Administrators will be interested to learn that quota management via the admin client has been extended through a client quota API, which is supposed to make the process a little less error prone. Admins are now also able to use the consumer to trigger a rebalancing process, and can look into how many bytes the system is writing and reading from the disk in order to get to bottlenecks quicker.

Focal points of the release include the Streams client library and the Connect framework. Kafka Streams was added to the project in 2016 to facilitate the writing of applications and microservices that store their input and output data in Kafka clusters. The current version, for example, has tackled the problem of Stream task assignment not taking into account the length of time it would take for a task to catch up, which previously led to quite a bit of downtime after rebalancing.

Version 2.6 has also come loaded with an emit-on-change processing option – so that updates that leave a record’s byte arrays unchanged can be dropped to ease traffic – and improvements for building resource-hungry exactly-once semantics applications.

To improve user insight into event streams, the Kafka team added new metrics to the Streams library. At client level, alive-stream-threads was the only new addition. Meanwhile thread-level and task-level enhancements have been a bit more substantial with process | punctuate | commit | poll-ratio, poll-records (avg | max), process-records (avg | max), and, active-process-ratio, standby-process-ratio respectively.
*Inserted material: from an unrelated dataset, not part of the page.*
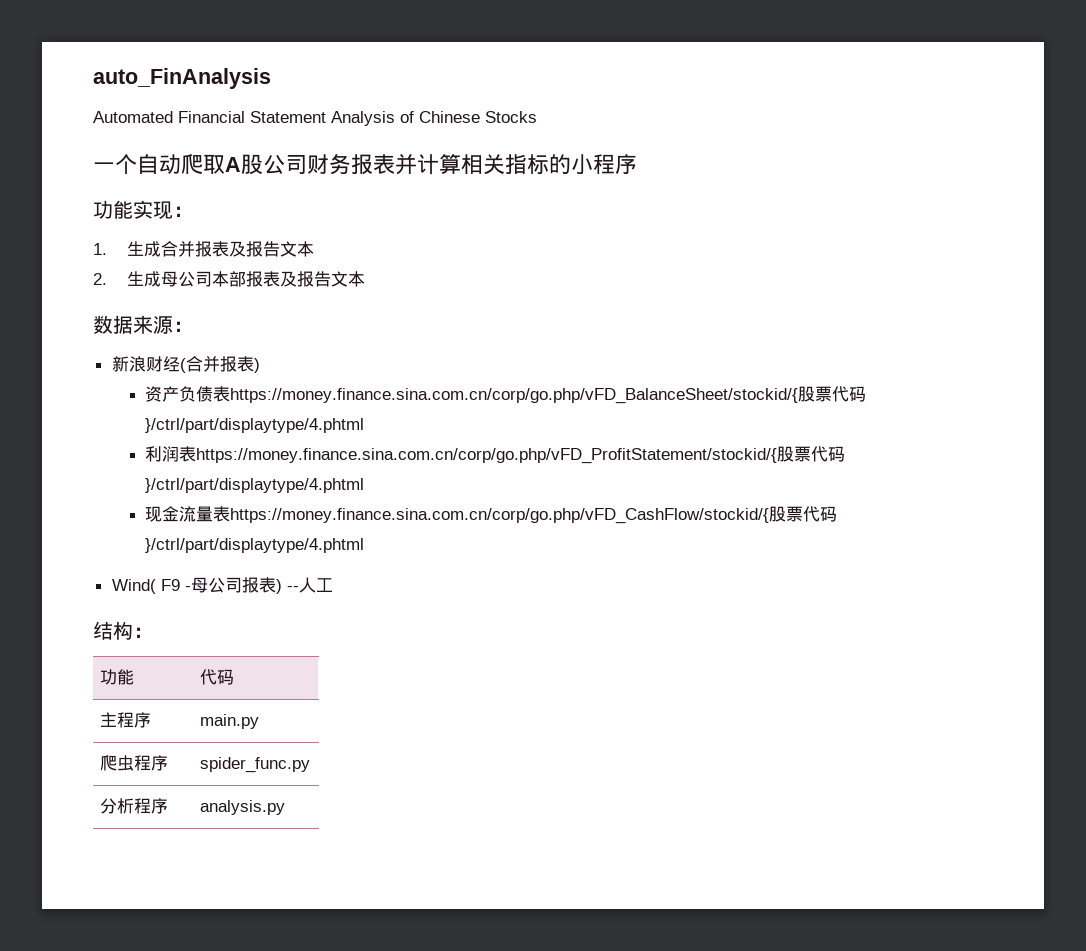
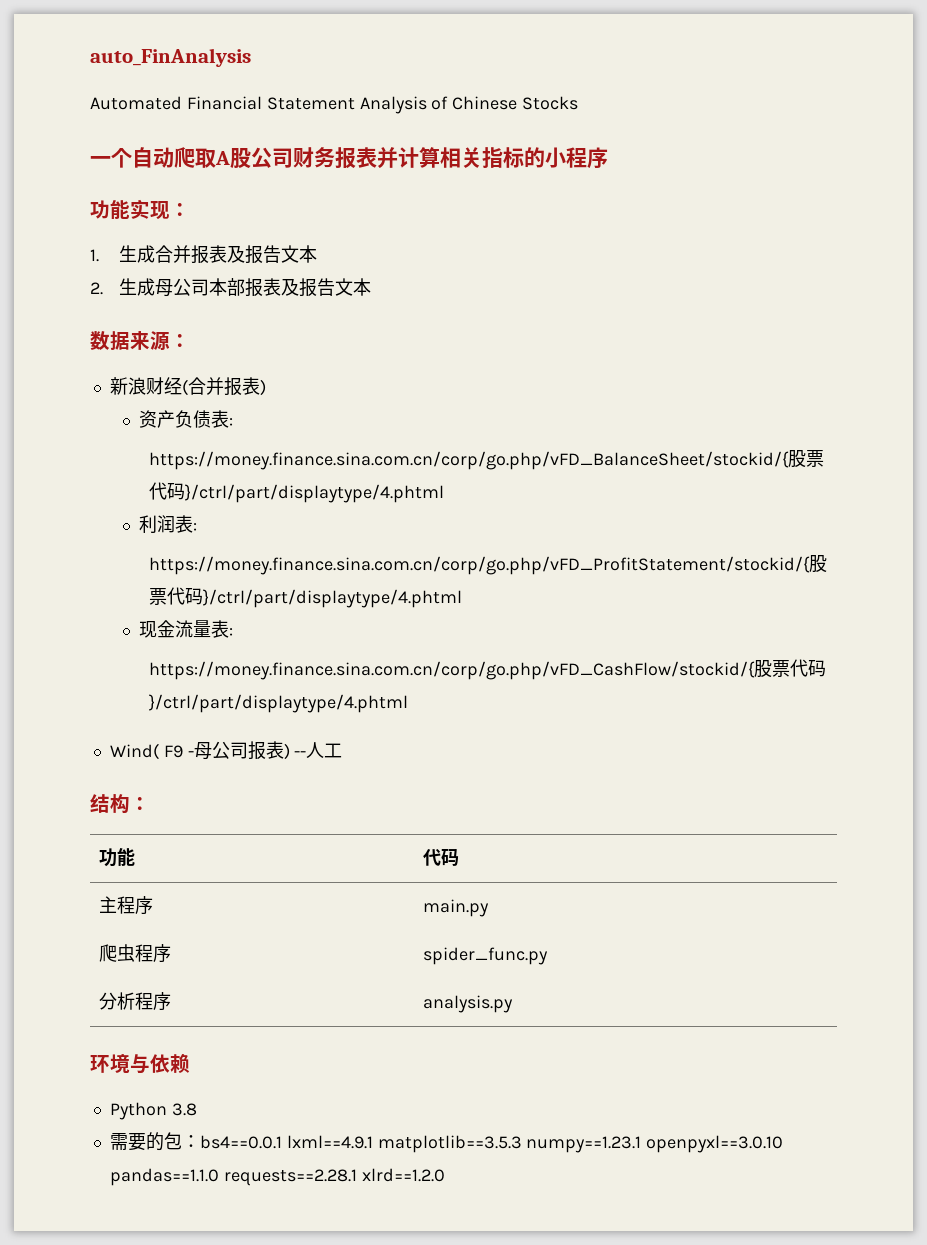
(231, 394) none -> [229,418,234,426] : //
(197, 454) none -> [193,523,198,531] : //
(231, 514) none -> [229,628,234,636] : //
(285, 807) none -> [90,1053,190,1074] [109,1102,197,1120] [109,1132,784,1153] [109,1168,445,1186] // 环境与依赖 // Python 3.8 // 需要的包：bs4==0.0.1 lxml==4.9.1 matplotlib==3.5.3 numpy==1.23.1 openpyxl==3.0.10 pandas==1.1.0 requests==2.28.1 xlrd==1.2.0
Given some rules in the connector configurations, the Kafka Connect platform will now create Kafka topics for source connectors that write records if the topics are not already available. The new iteration has also allowed the addition of custom headers to all Connect Rest API responses, and fitted sink connectors with the ability to send records to the dead letter queue for error reporting.

Kafka 2.6 has become the first version of the system able to properly work with Java 14, and has been updated to use TLS 1.3 when using Java 11 or higher. Scala developers will find 2.13 to be the new default, following a recommendation for production use. 

There is not yet a scheduled release date for Kafka 3.0, however, work on items central to the next major release, such as the replacement of distributed coordination system Zookeeper, has progressed in the leadup to v2.6, and users are free to provide feedback on some upcoming features such as the implementation of the new Raft protocol.